Ecran total en Bretagne
Interview d’Olivier Clech, Rédacteur en chef multimédia du Télégramme
La presse quotidienne régionale s’invite de façon croissante à la table des medias nationaux grâce au support Internet. Le Télégramme, titre-phare de la PQR en Bretagne, en donne une nouvelle illustration avec la création de son Journal Télévisé sur le web. Pour en savoir plus, nous avons donné la parole à Olivier Clech, rédacteur en chef multimédia du quotidien. Au Télégramme depuis 21 ans, Olivier Clech, est corédacteur en chef depuis 8 ans, chargé en particulier des informations locales et de l’organisation de la rédaction. Il supervise, depuis deux ans, les développements multimédias au sein du journal.
La création d’un journal télévisé sur le site du Télégramme correspond-t-elle à une volonté de désenclaver et de diffuser plus largement votre ligne éditoriale à une échelle nationale ?
Le lancement du JTWeb est un élément– certes le plus récent et le plus innovant – mais seulement un élément parmi d’autres visant à développer l’audience de la marque Télégramme. Nous espérons bien sûr capter l’intérêt de la diaspora bretonne partout où elle se trouve, mais nous avons aussi conscience que cela ne serait qu’un levier de croissance assez secondaire. Notre marché prioritaire reste le marché régional où notre légitimité et notre notoriété sont ancrées solidement. La Bretagne compte trois millions d’habitants. Avec ses 200.000 exemplaires diffusés chaque jour, Le Télégramme a une audience quotidienne d’environ 550.000 personnes : cela montre que, même sans sortir de notre péninsule, nous en avons encore de bonnes réserves de progression.
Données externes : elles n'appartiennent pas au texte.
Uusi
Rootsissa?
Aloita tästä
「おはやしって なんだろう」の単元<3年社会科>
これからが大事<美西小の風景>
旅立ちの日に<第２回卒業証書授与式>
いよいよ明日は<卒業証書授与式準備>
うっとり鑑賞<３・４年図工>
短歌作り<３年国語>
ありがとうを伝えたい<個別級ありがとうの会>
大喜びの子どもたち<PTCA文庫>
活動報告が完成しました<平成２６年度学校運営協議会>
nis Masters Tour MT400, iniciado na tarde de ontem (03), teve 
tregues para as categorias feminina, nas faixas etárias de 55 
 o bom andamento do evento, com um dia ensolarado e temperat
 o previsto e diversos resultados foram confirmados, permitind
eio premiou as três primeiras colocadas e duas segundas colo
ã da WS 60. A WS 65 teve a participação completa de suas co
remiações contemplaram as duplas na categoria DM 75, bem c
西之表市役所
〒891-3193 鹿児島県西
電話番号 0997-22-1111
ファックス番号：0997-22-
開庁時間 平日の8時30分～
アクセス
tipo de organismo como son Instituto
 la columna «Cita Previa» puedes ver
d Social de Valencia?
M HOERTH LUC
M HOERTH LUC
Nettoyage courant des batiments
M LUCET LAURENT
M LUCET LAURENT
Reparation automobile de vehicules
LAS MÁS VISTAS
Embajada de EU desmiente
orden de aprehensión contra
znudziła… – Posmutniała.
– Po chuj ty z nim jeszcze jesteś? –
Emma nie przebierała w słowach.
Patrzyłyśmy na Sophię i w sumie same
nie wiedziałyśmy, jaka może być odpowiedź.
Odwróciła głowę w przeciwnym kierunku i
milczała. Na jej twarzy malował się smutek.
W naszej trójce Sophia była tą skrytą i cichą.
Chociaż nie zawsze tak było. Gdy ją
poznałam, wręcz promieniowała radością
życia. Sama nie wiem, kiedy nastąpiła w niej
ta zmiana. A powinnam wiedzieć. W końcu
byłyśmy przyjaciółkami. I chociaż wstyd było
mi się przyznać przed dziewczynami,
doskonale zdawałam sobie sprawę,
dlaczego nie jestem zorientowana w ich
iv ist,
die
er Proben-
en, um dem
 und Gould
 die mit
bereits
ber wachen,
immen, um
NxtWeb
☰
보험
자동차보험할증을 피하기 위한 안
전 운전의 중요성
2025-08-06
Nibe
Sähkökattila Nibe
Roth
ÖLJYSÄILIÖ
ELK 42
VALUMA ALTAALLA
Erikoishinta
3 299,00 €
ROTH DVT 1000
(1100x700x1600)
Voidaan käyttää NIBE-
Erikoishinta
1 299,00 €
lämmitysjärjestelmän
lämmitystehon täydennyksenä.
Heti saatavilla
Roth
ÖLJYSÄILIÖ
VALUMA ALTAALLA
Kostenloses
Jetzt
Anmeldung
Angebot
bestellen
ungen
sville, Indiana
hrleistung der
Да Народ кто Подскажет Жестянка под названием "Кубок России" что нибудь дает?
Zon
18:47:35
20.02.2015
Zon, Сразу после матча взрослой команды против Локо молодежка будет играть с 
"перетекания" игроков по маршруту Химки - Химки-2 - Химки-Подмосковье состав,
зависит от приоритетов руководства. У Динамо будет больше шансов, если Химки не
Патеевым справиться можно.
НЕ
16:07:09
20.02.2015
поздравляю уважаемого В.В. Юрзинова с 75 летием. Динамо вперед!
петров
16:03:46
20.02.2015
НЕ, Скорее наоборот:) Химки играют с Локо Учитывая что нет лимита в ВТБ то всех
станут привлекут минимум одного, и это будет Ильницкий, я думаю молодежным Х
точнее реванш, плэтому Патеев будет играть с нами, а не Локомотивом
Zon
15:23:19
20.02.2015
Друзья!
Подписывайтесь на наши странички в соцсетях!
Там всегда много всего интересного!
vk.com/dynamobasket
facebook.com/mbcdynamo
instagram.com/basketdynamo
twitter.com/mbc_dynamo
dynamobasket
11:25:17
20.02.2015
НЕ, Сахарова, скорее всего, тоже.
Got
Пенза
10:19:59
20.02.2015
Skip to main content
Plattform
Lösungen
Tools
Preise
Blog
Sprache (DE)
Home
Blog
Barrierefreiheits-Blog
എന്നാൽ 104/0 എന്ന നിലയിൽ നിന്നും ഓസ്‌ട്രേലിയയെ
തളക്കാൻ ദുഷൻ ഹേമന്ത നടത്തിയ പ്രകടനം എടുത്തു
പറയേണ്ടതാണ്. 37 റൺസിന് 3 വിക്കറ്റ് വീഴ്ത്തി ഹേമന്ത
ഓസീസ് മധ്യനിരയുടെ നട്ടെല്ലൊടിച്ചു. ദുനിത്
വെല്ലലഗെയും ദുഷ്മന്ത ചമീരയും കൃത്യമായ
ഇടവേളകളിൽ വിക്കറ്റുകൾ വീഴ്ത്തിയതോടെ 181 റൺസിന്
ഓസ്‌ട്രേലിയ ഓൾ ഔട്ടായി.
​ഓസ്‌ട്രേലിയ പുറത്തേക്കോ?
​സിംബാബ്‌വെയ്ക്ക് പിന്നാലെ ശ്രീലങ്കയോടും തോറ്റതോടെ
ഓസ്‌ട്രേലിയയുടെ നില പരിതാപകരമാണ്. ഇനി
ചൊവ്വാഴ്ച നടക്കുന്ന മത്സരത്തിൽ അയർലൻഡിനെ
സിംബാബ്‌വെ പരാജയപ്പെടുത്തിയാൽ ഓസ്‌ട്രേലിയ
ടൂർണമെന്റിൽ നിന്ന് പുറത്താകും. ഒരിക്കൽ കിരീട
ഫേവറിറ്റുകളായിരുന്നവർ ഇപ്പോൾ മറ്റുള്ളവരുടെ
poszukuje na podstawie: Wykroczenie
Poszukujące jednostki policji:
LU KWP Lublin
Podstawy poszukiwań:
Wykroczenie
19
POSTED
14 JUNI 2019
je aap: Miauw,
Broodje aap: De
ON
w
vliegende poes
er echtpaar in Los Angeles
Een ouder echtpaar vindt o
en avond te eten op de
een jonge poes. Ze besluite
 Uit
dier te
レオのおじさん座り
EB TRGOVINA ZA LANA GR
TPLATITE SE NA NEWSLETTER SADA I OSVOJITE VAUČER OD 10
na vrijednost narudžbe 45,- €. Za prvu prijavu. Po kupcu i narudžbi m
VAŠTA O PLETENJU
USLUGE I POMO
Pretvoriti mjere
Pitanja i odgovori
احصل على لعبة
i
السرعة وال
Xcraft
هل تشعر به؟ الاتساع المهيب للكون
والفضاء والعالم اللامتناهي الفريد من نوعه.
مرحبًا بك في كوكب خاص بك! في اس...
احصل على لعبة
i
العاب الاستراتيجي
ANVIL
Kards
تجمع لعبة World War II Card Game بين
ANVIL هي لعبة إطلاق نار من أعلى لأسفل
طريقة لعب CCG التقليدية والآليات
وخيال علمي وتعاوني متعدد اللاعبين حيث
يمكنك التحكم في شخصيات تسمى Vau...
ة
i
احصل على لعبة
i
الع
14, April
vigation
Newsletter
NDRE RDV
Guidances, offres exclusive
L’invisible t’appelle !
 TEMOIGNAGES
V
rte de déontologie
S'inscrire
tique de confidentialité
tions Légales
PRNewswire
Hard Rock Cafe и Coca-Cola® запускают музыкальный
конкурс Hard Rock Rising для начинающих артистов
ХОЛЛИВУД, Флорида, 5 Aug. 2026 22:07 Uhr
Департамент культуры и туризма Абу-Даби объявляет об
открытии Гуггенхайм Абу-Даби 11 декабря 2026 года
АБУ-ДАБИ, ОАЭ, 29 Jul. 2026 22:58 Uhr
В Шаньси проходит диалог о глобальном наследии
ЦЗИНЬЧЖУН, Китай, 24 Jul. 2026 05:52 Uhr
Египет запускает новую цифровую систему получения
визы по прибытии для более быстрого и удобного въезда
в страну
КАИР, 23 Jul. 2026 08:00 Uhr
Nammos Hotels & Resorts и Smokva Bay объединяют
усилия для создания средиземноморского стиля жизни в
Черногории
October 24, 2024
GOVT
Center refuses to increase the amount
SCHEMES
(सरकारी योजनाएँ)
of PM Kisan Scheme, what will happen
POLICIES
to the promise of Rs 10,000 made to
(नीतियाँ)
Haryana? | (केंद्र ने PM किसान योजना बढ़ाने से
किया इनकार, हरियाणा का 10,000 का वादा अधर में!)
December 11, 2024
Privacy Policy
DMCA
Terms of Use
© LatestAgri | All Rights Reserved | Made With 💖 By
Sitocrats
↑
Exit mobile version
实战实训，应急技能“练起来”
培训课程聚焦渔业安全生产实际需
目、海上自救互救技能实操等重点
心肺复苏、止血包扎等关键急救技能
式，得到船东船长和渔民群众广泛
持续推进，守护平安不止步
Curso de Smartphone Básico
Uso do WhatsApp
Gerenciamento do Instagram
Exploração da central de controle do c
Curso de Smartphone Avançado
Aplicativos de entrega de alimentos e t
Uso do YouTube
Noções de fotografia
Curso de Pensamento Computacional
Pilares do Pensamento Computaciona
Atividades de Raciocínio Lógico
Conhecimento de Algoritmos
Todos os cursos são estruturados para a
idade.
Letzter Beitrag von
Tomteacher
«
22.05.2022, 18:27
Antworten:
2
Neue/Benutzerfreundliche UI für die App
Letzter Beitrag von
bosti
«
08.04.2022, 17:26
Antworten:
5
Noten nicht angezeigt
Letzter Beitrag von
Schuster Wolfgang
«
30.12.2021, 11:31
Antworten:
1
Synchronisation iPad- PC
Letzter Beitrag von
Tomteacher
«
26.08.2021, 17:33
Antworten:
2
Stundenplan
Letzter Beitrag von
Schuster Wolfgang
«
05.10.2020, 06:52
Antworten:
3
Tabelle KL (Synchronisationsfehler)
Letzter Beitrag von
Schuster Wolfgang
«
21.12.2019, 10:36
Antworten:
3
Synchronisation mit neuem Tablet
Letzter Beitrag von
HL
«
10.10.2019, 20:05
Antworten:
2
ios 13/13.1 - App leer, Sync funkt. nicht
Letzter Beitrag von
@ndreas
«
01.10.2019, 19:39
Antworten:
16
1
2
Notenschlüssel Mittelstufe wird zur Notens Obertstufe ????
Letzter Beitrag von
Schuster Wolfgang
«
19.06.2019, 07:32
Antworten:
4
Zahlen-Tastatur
Le JTWeb participe aussi de notre souhait de continuer à faire évoluer l’image du Télégramme, déjà puissamment rénovée avec le passage au format tabloïd en 2002, en montrant au public internaute que la presse quotidienne régionale n’est pas forcément une presse vieillotte et conventionnelle, contrairement à l’image qui en est souvent donnée par conformisme et par facilité.
S’agit-il de prolonger la bonne croissance des ventes du support papier ou est-ce le fruit d’un constat par rapport aux limites de développement du Télégramme ?
Il s’agit d’abord de prolonger le développement du support papier. C’est quand les choses vont bien qu’il faut innover, investir et prendre éventuellement quelques risques. Au Télégramme, même si nous avons conscience d’être installés dans une région intéressante, plus favorable que d’autres à la presse de proximité, nous croyons fortement en l’avenir d’une presse payante quotidienne de qualité. Tout ce que nous entreprenons sur le web prend appui sur cette confiance dans notre journal et dans ses capacités d’évolution. En revanche, nous avons aussi conscience que les spécificités du support papier – liées aux contraintes industrielles de production et à sa diffusion – sont de plus en plus perçues comme des limites, aux yeux des consommateurs d’information – singulièrement les plus jeunes – face à la souplesse et à l’instantanéité des autres canaux comme internet et le téléphone mobile. Donc, nous anticipons ; nous explorons les complémentarités entre supports afin de prévenir un basculement brutal des modes de consommation qui pourraient mettre un jour le papier en difficulté. Nous voulons continuer à faire du bon journalisme en augmentant les chances qu’il atteigne bien tous les publics concernés. Notre projet c’est non seulement de garder mais d’accroître notre lectorat, quel que soit le support.
Le fait que les journalistes proposent des sujets à votre studio web illustre le bon accueil de ce JT. Pensez-vous, à terme, dédier une partie de la rédaction exclusivement à ce nouveau support ?
Ce n’est pas vraiment la direction que nous avons choisie. L’idée est plutôt de générer au sein de la rédaction, par la formation, par l’expérimentation, les compétences et les énergies qui feront vivre et se développer le JTWeb ainsi que les futurs projets sur internet. Notre projet est que la rédaction du Télégramme, dans se globalité, devienne une rédaction multimédia ou multi-supports. Pourquoi fabriquer une rédaction à plusieurs vitesses, cloisonnée ? Ce serait créer de la lourdeur, de l’inertie alors qu’à l’évidence notre avenir nous appelle à plus de réactivité, de fluidité et de souplesse. Le JTWeb est une initiative originale dans le monde de la PQR, nous en sommes assez fiers, mais il n’est finalement que la partie visible d’un processus beaucoup plus complexe qui s’est engagé dans notre culture rédactionnelle. Une mutation qui nous permettra d’affronter notre avenir.